I’ve put off writing this for hours, waiting for an announcement from UK as to who their next coach is. All indications is that by the time this paper goes to print Tuesday night, John Calipari of the Memphis Tigers will be named new head man for the Wildcats.

Count me among those who are hoping those rumors are (were) wrong.

I’d heard his name mentioned for weeks as speculation grew that Billy Gillispie would be out at season’s end. Each time the name was mentioned, I cringed a little, knowing that UK needs to take the high road on this next hire, and avoid even the slightest appearance of a ‘win-at-all-cost’ philosophy in selecting the new coach.

Calipari’s programs have not been free from controversy, either at Memphis or at UMass, where the school’s 1996 Final Four appearance has since been vacated from NCAA records because of star player Marcus Camby’s relationship with a  pro agent while he was still enrolled at the school.

There has been no shortage of rumors, allegations and stories about other recruiting shenanigans during his tenure at both schools, and that’s not what the University of Kentucky, with its own spotty past, needs at this time.

But even more than those allegations, some of which may or may not be true, what concerns me is the type of program UK will become with Calipari at the helm.

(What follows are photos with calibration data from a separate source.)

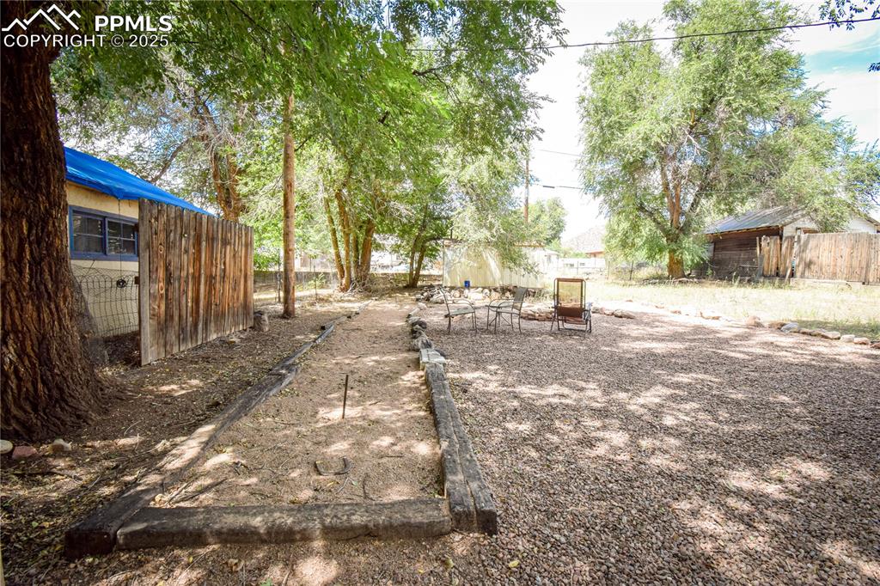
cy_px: 293
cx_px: 440
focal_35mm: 15
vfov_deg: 77.3
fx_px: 367
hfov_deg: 100.4
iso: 320
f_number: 13
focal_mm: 10
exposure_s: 1/50
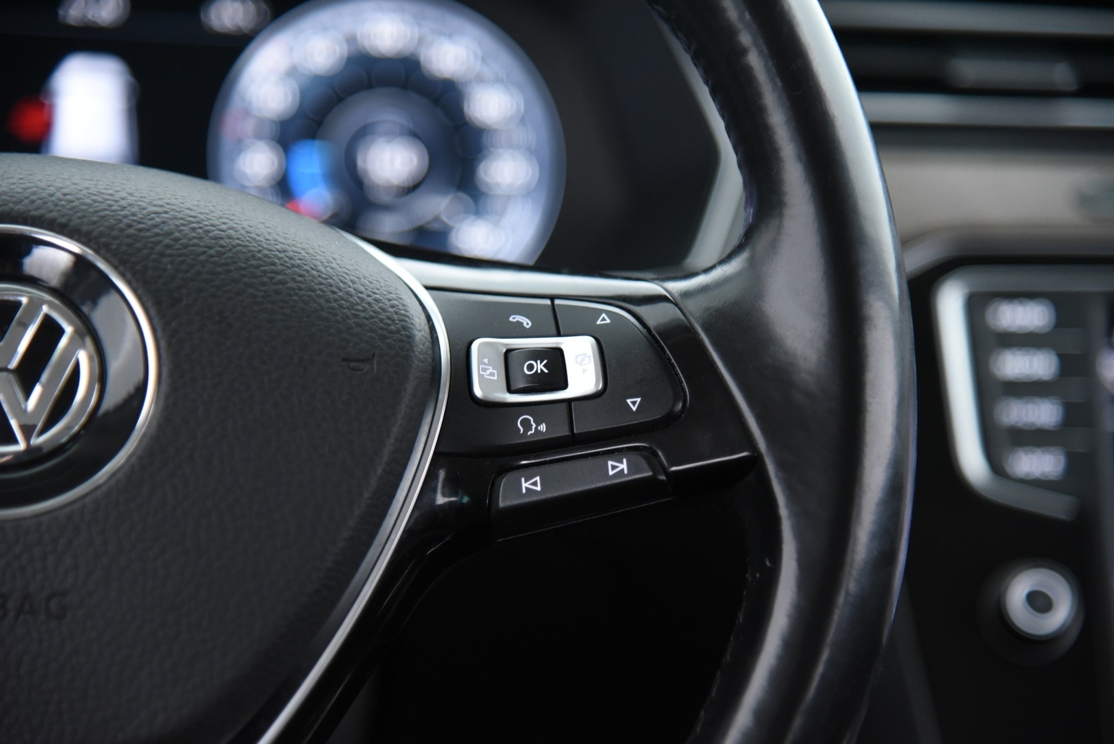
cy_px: 372
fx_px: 3405
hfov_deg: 18.6
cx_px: 557
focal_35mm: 110
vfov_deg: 12.5
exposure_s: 1/25
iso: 4000
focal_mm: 110
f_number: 4
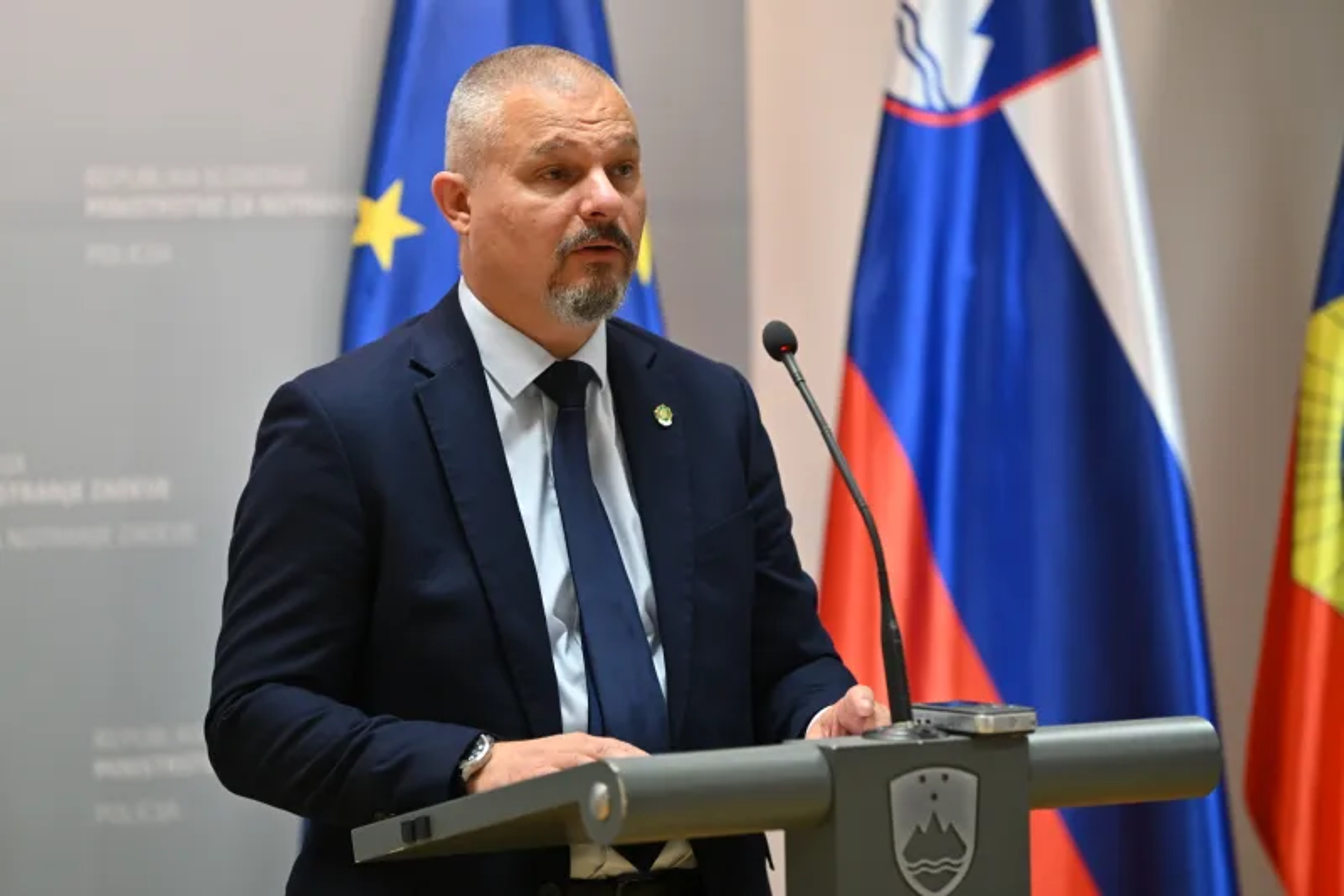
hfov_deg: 13.7
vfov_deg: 9.1
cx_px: 672
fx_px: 5598
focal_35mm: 150
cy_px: 448
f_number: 2.8
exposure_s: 1/400
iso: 1600
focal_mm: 150
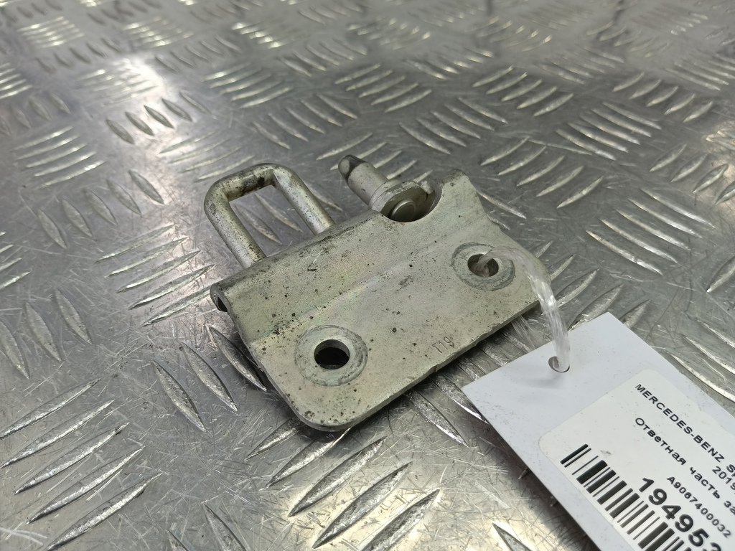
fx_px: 488
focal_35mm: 23
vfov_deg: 58.9
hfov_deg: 73.9
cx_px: 368
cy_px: 276
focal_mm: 4.11
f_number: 1.6
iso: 94
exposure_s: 1/50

Watching Memphis play and you get the feel that his style is simply asphalt on hardhood. It’s a lot of one-on-one showmanship, which given the Tiger’s personnel and their weak Conference USA competition, they’re capable of winning that way. I’m not sure Kentucky fans who have grown accustomed to good teams as much as they have good players, will tolerate such individualism.

Big Blue Nation also likes to foster relationships with the players, relationships that are developed by watching these young men play for three and four years, watching them mature as players and individuals. Calipari seems to recruit a lot of players whose intent is to use the school as an NBA proving ground for one or two years and then depart for big bucks.

As a lifelong Kentucky fan, I want players who can appreciate the honor of wearing the blue as much as they long for playing for the green. In return, most UK players seem to revel in that love affair and it becomes reciprocal. Look at the former players who have had success in the NBA, but return to Lexington or at least maintain very close ties to the program. Guys like Sam Bowie and Kenny Walker, neither of whom grew up in Kentucky, have made it home and stay in close contact with the fans and the program. I wonder if that will continue with guys who come for one year before leaving for the money?

Contrary to popular opinion, Kentucky basketball is not just about winning. It’s about a love affair an entire state has with its team. Over the decades, as Kentucky continues to be perceived to be behind times, impoverished and often unfairly stereotyped by many, we cling to something we’ve proven to be good at. The guys who have the honor of wearing our name across their chest need to understand that their efforts are more than just a stepping stone to the NBA. I’m not sure a player can comprehend that in one year.

Calipari may be hired today and may prove to run a clean, respectable program that all of Kentucky can be proud of. I can only hope that’s the case, but I really feel UK can eliminate some risk by going in another direction. I hope they will.